### [Task requirements]
Reproduce every line of the listing below word for word, but leave out the pictures.
☆ ☆ ☆ ☆ ☆
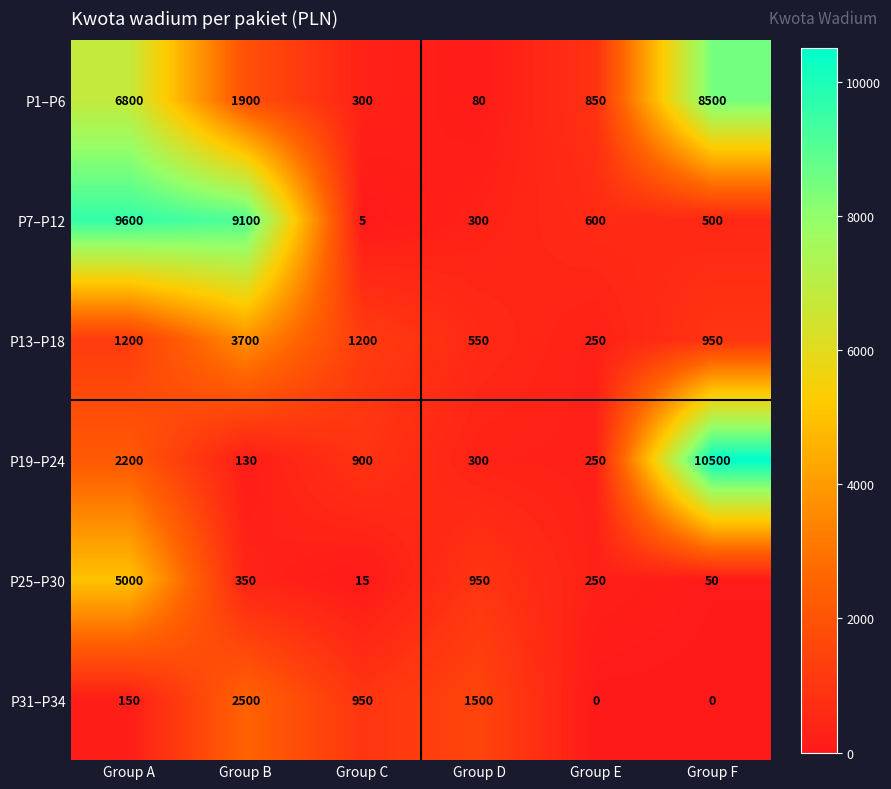

What is the difference between the highest and lowest values at Group C?

1195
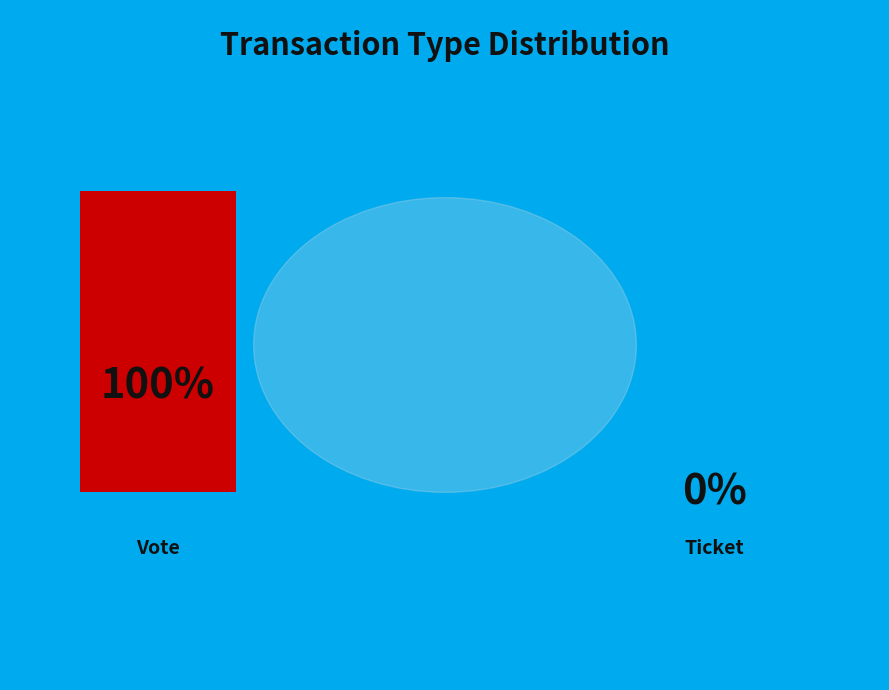

True or false: Ticket (io_index=0) accounts for 1% of the total.

False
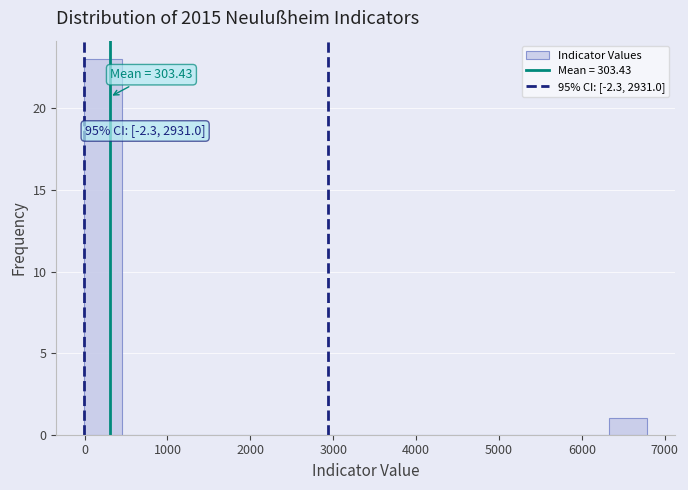

Which range on the x-axis has the tallest bar?

0 to 400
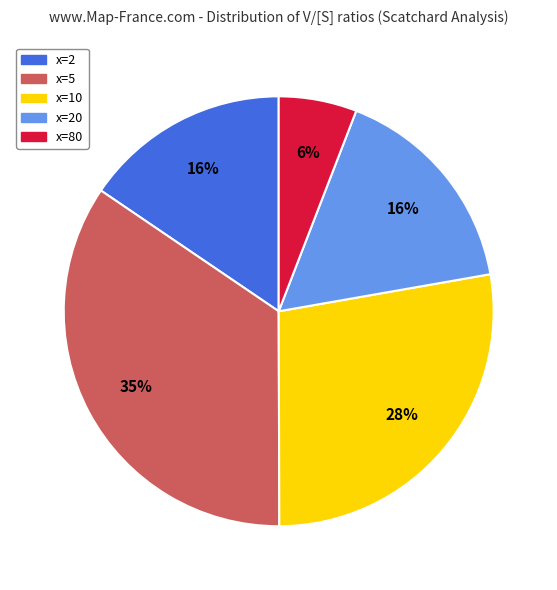

To the nearest percent, what is the average slice percentage?

20%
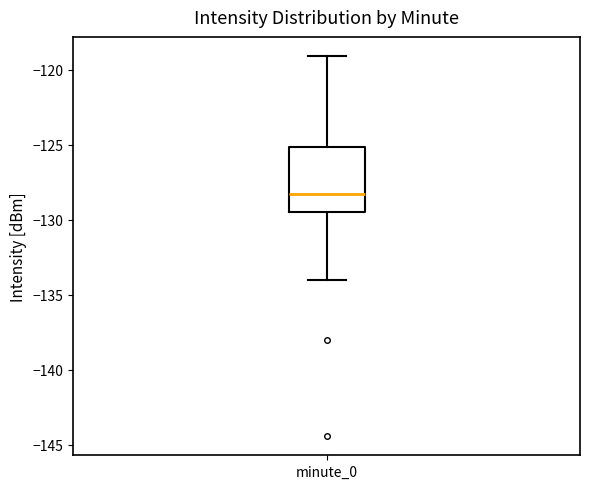

Transcribe this box plot: give where the median line is, the range the box spans, and where the two whiskers end, as read against the y-axis. The values are not printed on the chart, so give them approximately, as read against the axis.

median -128.5, box -129.5 to -125.0, whiskers -134.0 to -119.0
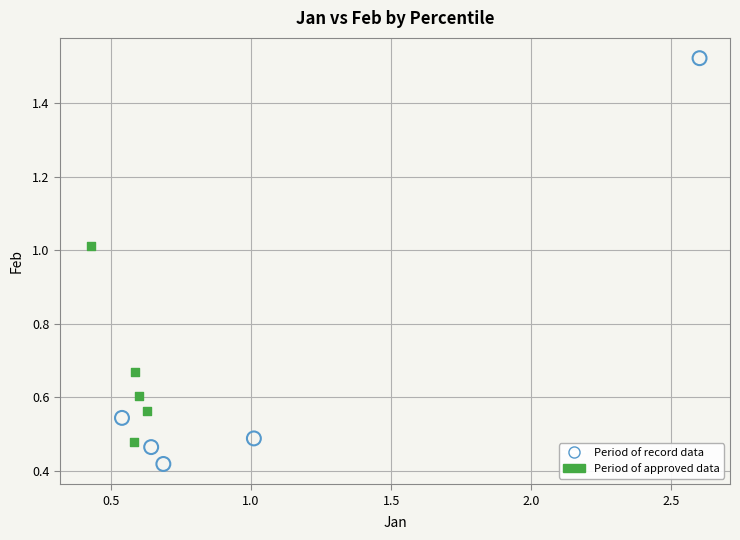

Which series contains the highest Y value?

Period of record data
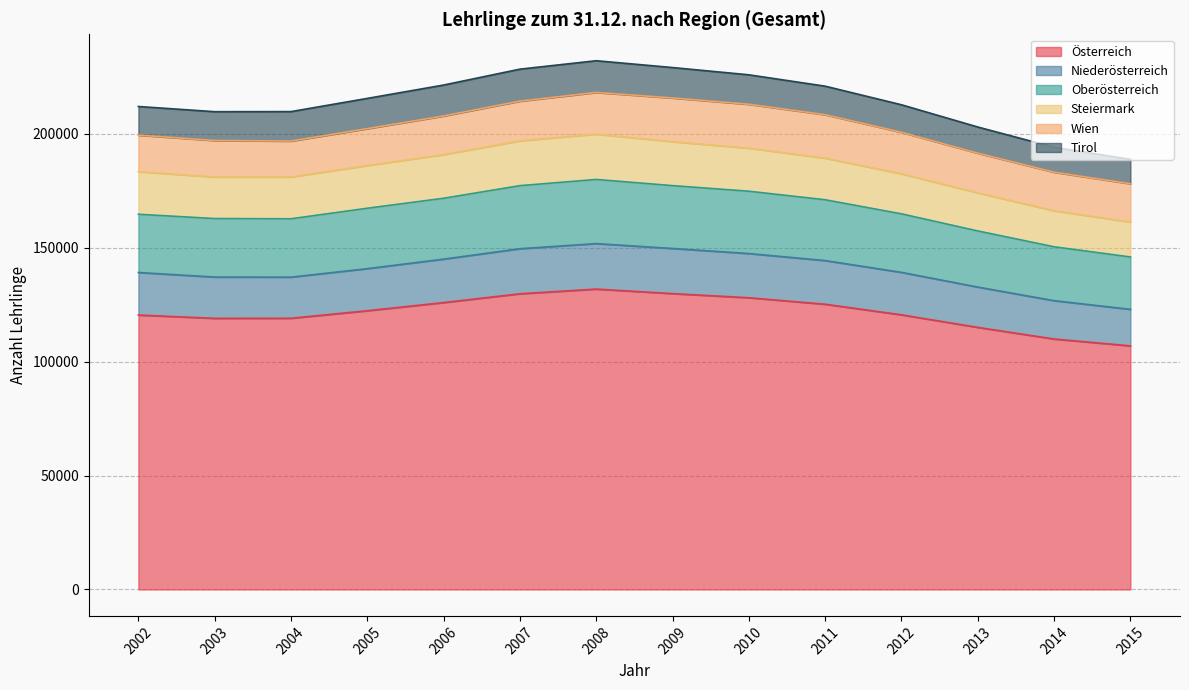

What is the total value across all series at 2006?

221470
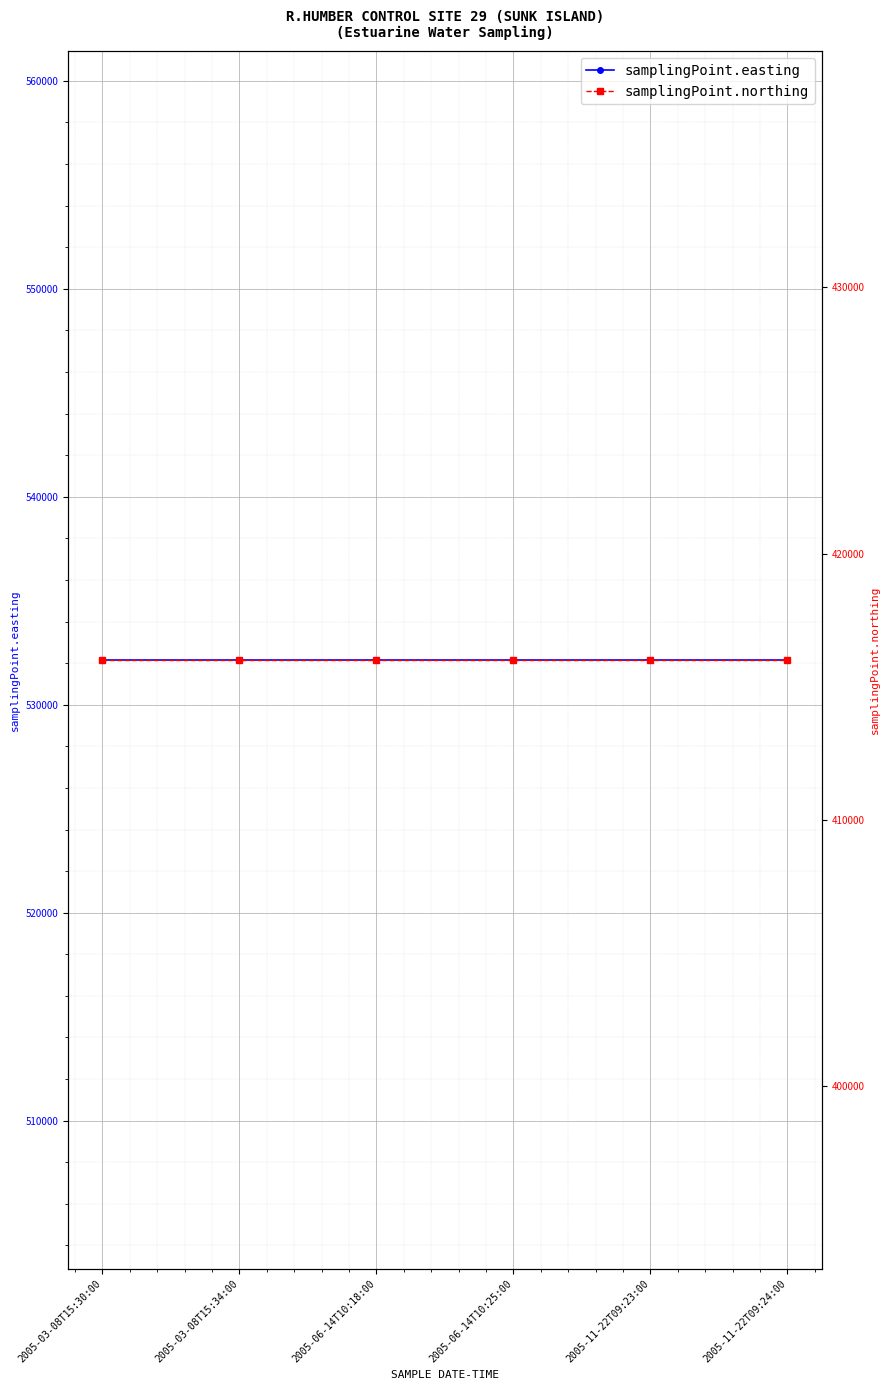

What position from the right is 2005-03-08T15:34:00?

5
☆ ☆ ☆ ☆ ☆
### [Answer to this exercise]
What is the difference between the highest and lowest values at Group C?

1195

True or false: Ticket (io_index=0) accounts for 1% of the total.

False

Which range on the x-axis has the tallest bar?

0 to 400

To the nearest percent, what is the average slice percentage?

20%

Transcribe this box plot: give where the median line is, the range the box spans, and where the two whiskers end, as read against the y-axis. The values are not printed on the chart, so give them approximately, as read against the axis.

median -128.5, box -129.5 to -125.0, whiskers -134.0 to -119.0

Which series contains the highest Y value?

Period of record data

What is the total value across all series at 2006?

221470

What position from the right is 2005-03-08T15:34:00?

5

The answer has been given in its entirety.